**Task item:** Each line below containing the word "Dateien" needs to be shown.

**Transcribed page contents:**
↓↓↓

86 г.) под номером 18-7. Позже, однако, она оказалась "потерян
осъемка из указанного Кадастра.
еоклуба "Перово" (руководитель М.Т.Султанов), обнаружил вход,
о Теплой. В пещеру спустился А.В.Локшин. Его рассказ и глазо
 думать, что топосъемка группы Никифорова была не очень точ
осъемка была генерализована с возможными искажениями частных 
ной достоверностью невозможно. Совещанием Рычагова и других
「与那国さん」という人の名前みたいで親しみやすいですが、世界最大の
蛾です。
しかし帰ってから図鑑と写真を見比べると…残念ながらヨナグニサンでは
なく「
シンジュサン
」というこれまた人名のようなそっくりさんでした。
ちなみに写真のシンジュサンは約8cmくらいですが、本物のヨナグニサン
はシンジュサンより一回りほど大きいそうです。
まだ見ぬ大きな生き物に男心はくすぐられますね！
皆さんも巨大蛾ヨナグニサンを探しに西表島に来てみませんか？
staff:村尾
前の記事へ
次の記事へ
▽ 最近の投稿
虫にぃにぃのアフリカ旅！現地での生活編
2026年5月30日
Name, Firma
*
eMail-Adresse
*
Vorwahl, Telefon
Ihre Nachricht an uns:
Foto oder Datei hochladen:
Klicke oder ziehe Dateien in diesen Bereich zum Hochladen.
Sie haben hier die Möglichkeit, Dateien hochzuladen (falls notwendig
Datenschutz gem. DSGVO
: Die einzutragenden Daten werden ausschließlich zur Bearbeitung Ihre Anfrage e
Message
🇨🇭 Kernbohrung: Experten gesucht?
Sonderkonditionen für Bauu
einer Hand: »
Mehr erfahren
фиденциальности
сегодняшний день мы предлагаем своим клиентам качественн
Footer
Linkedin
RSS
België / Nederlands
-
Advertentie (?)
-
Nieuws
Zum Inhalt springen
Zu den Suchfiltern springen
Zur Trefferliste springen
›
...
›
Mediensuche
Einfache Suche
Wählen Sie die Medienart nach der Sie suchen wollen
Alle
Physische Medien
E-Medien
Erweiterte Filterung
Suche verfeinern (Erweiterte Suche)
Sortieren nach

↑↑↑

**Expected answer:**
Klicke oder ziehe Dateien in diesen Bereich zum Hochladen.
Sie haben hier die Möglichkeit, Dateien hochzuladen (falls notwendig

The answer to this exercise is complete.